Sat Mag
Strokes – what’s new?
By Dr Channa Ratnatunga
Having been a victim of a disastrous stroke five years ago, I am reasonably well enough, that I can pen this ‘piece’ to you. Being a ‘medical man’, so to say, I probably have a better insight into the illness and the ‘road to recovery’ than most sufferers. I now would like to address stroke patients and their caregivers, to motivate them, in their time of need. I have found motivation, determination and self-reliance are the keys to a good result.
Formerly the brain was thought to be, when damaged, ‘damaged or good’. During the last decade, it was increasingly realized that this was not true. Let me expand on this concept. In the common type of stroke, the blood supply to an area of the brain gets blocked. Consequent to lack of oxygen to cells of the brain in the vicinity gets cut off. These cells then die. With the passage of time, the blood, finding it difficult to flow past the block, slows and eventually adds to the extent of the block, compromising the blood supply and the oxygen to the cells adjacent to the dead cells, making it worse. Time therefore, after the initial event, is of the essence and is crucial to prevent this progression. Over the many centuries of evolution, the brain has developed several protective ways to minimise this damage, but, in most cases, a time delay of more than four and a half hours is thought, at present, to be best avoided, as beyond this delay medical interventions may not yield gratifying results. However, in some areas of the brain, even a delay of 24 hours is now entertained.
During the first year of my rehabilitation, I had the opportunity to talk to many patients who had suffered strokes. This came to be, as we both attended the physiotherapy department of the hospital I had worked at. The conversations five years ago were most revealing. Many of them had come to hospital after strokes; one of them said that though investigated, no substantial treatment other than a nasogastric tube to feed had been done. The communication as regards his handicap had not been discussed with him or his relatives, who invariably sought ‘good ‘Ayurvedic practioners, who were usually recommended to them. The treatment was oils rubbed onto his paralysed limbs, and ‘arishtayas’. Most patients found the treatment difficult to afford, especially as the family income sources had dried up with their illness. They had come back, after a year or so, for physiotherapy, as they yet hoped that they could get over their residual handicaps.
When I tried to explain the modern Allopathic way now uniformly practised in the advanced societies in the West and informed them of early admission to hospitals with stroke services, the dissolution of the block by drugs and the removal of the same by a catheter as a last resort, they listened politely, but with little enthusiasm. I informed them that of late the drug enabling dissolution of the block was becoming available free (though very expensive) in major teaching hospitals with CT facilities. The practice of seeking Ayurvedic treatment will remain unless the availability of the new treatment is made known to the public. I observe that most tele-dramas aired on the electronic media, belittle ‘western’ treatment as being unsuccessful! The Suwasariya 1990, ambulance service provides an excellent service in bringing patients early, a boon for stroke care.

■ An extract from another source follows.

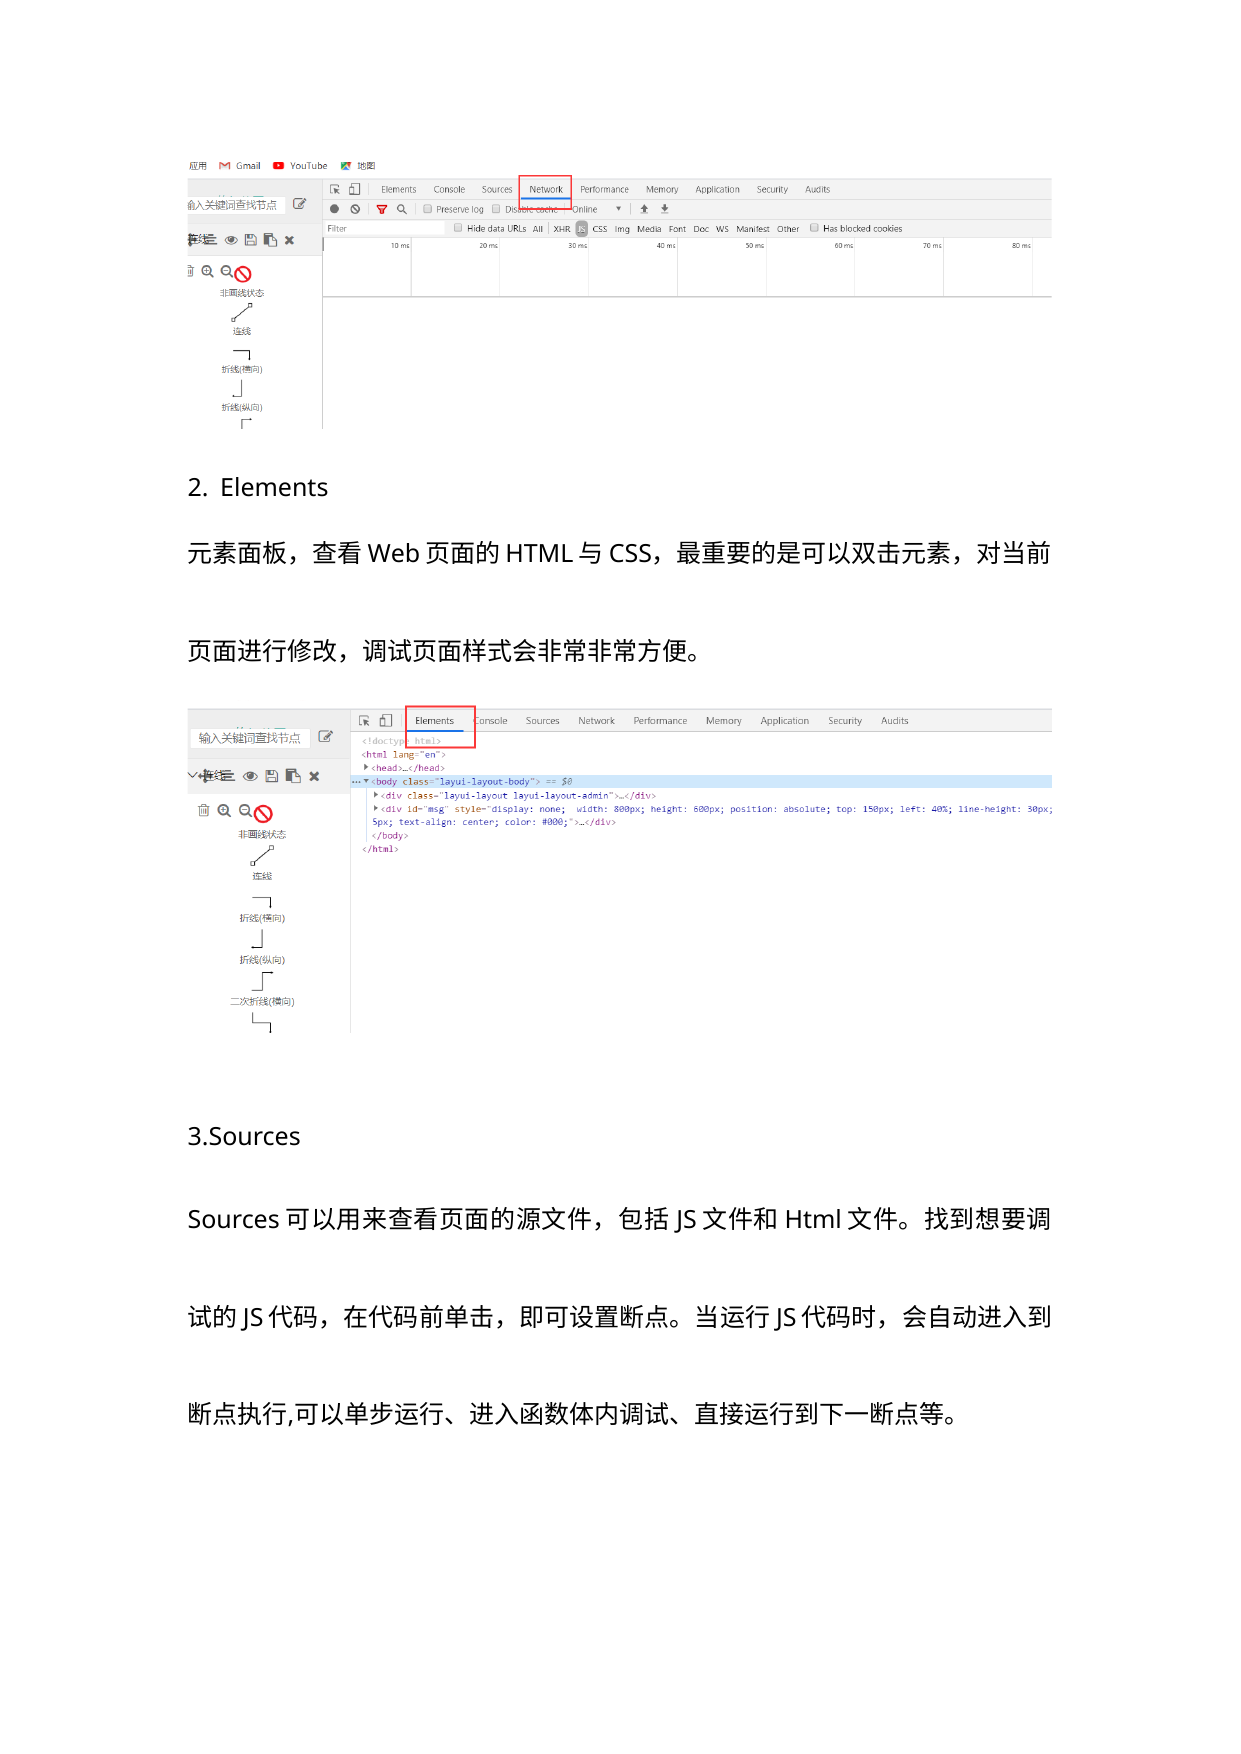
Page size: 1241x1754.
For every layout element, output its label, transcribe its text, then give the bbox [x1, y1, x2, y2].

To update the public on the current scenario on stroke management in our state-run hospitals I interviewed, Neurologist Dr Manoji Pathiraja at the Peradeniya Teaching Hospital, She said, during the last two and a half years, 74 patients had been found suitable for block dissolution by the drug; 72 post dissolution went home after a week almost normal. The others (600 odd) were found unsuitable as either they came late (i. e. more than 24 hours later) or had suffered a very dense stroke. The most common reason given for the delay in seeking treatment was the belief that weakness or paralysis would go away and the patient might get better. As usual those at Peradeniya were very keen to mount a stroke care programme; they hoped they could start the interventional radiology programme necessary for catheter removal of block. But, unfortunately, the DSA machine they had worked so hard for was sent elsewhere!
What I gather from a discussion with Dr Padma Guneratne, the retired neurologist at the National Hospital, a pioneer in many aspects of stroke-care, is that there are at present, 16 centres doing drug dissolution all over the country. They are done mostly in Emergency rooms in the OPDs, after CT data are vetted by a Neurologist, who says it is ‘OK’ to do so. This, together with the results now being obtained for dissolution of block, augurs well for stroke care in the country.
Dr Padma Guneratne informs me that a Stroke Centre is at present being constructed at Mulleriyawa, a project that would make further inroads into this common disorder, which has a significant morbidity and mortality. To ensure a 24-hour service with trained staff of all categories, with the necessary drugs, catheters and expertise, requires commitment of a high order. Further, the ‘in-hospital delays, e. g. CT facility far away from the emergency room, service delays, equipment non-availability, etc., are all realities at present. Besides, the removal of the block by catheter (thrombectomy) for those not responding to the dissolution drug, requires further steps. Although the latter procedure is available at Asiri Central, (where I was successfully thrombectomised), it must be available at all state-run hospitals. It is costly but looking at the wasteful expenditure seen around us, it is an imminently mountable project by the government. Neurologists have an active role to play in it.